• _How to complete this task_
Rewrite every line of text in the listing below as a JSON list of strings, one string per line, with blank lines omitted. Leave out the pictures.

* * * * * * * * *

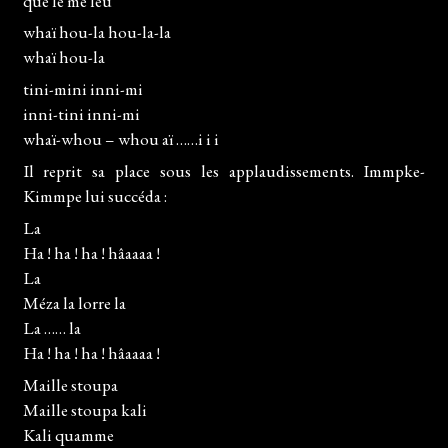
que le me leu
whaï hou-la hou-la-la
whaï hou-la
tini-mini inni-mi
inni-tini inni-mi
whaï-whou – whou aï ……i i i
Il reprit sa place sous les applaudissements. Immpke-
Kimmpe lui succéda :
La
Ha ! ha ! ha ! hâaaaa !
La
Méza la lorre la
La …… la
Ha ! ha ! ha ! hâaaaa !
Maille stoupa
Maille stoupa kali
Kali quamme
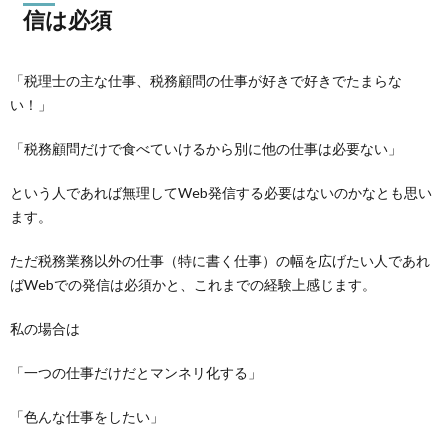
信は必須
「税理士の主な仕事、税務顧問の仕事が好きで好きでたまらな
い！」
「税務顧問だけで食べていけるから別に他の仕事は必要ない」
という人であれば無理してWeb発信する必要はないのかなとも思い
ます。
ただ税務業務以外の仕事（特に書く仕事）の幅を広げたい人であれ
ばWebでの発信は必須かと、これまでの経験上感じます。
私の場合は
「一つの仕事だけだとマンネリ化する」
「色んな仕事をしたい」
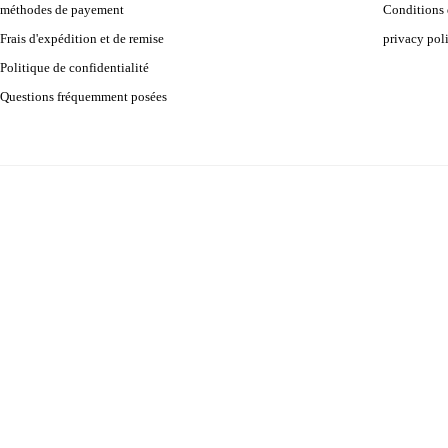
méthodes de payement
Conditions d
Frais d'expédition et de remise
privacy pol
Politique de confidentialité
Questions fréquemment posées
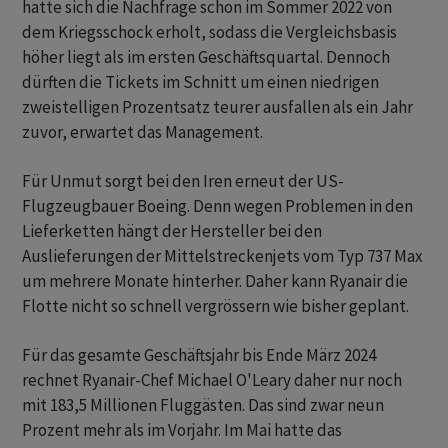
hatte sich die Nachfrage schon im Sommer 2022 von
dem Kriegsschock erholt, sodass die Vergleichsbasis
höher liegt als im ersten Geschäftsquartal. Dennoch
dürften die Tickets im Schnitt um einen niedrigen
zweistelligen Prozentsatz teurer ausfallen als ein Jahr
zuvor, erwartet das Management.
Für Unmut sorgt bei den Iren erneut der US-
Flugzeugbauer Boeing. Denn wegen Problemen in den
Lieferketten hängt der Hersteller bei den
Auslieferungen der Mittelstreckenjets vom Typ 737 Max
um mehrere Monate hinterher. Daher kann Ryanair die
Flotte nicht so schnell vergrössern wie bisher geplant.
Für das gesamte Geschäftsjahr bis Ende März 2024
rechnet Ryanair-Chef Michael O'Leary daher nur noch
mit 183,5 Millionen Fluggästen. Das sind zwar neun
Prozent mehr als im Vorjahr. Im Mai hatte das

* * * * * * * * *

• _Exercise solution_
[
  "que le me leu",
  "whaï hou-la hou-la-la",
  "whaï hou-la",
  "tini-mini inni-mi",
  "inni-tini inni-mi",
  "whaï-whou – whou aï ……i i i",
  "Il reprit sa place sous les applaudissements. Immpke-",
  "Kimmpe lui succéda :",
  "La",
  "Ha ! ha ! ha ! hâaaaa !",
  "La",
  "Méza la lorre la",
  "La …… la",
  "Ha ! ha ! ha ! hâaaaa !",
  "Maille stoupa",
  "Maille stoupa kali",
  "Kali quamme",
  "信は必須",
  "「税理士の主な仕事、税務顧問の仕事が好きで好きでたまらな",
  "い！」",
  "「税務顧問だけで食べていけるから別に他の仕事は必要ない」",
  "という人であれば無理してWeb発信する必要はないのかなとも思い",
  "ます。",
  "ただ税務業務以外の仕事（特に書く仕事）の幅を広げたい人であれ",
  "ばWebでの発信は必須かと、これまでの経験上感じます。",
  "私の場合は",
  "「一つの仕事だけだとマンネリ化する」",
  "「色んな仕事をしたい」",
  "méthodes de payement",
  "Conditions d",
  "Frais d'expédition et de remise",
  "privacy pol",
  "Politique de confidentialité",
  "Questions fréquemment posées",
  "hatte sich die Nachfrage schon im Sommer 2022 von",
  "dem Kriegsschock erholt, sodass die Vergleichsbasis",
  "höher liegt als im ersten Geschäftsquartal. Dennoch",
  "dürften die Tickets im Schnitt um einen niedrigen",
  "zweistelligen Prozentsatz teurer ausfallen als ein Jahr",
  "zuvor, erwartet das Management.",
  "Für Unmut sorgt bei den Iren erneut der US-",
  "Flugzeugbauer Boeing. Denn wegen Problemen in den",
  "Lieferketten hängt der Hersteller bei den",
  "Auslieferungen der Mittelstreckenjets vom Typ 737 Max",
  "um mehrere Monate hinterher. Daher kann Ryanair die",
  "Flotte nicht so schnell vergrössern wie bisher geplant.",
  "Für das gesamte Geschäftsjahr bis Ende März 2024",
  "rechnet Ryanair-Chef Michael O'Leary daher nur noch",
  "mit 183,5 Millionen Fluggästen. Das sind zwar neun",
  "Prozent mehr als im Vorjahr. Im Mai hatte das"
]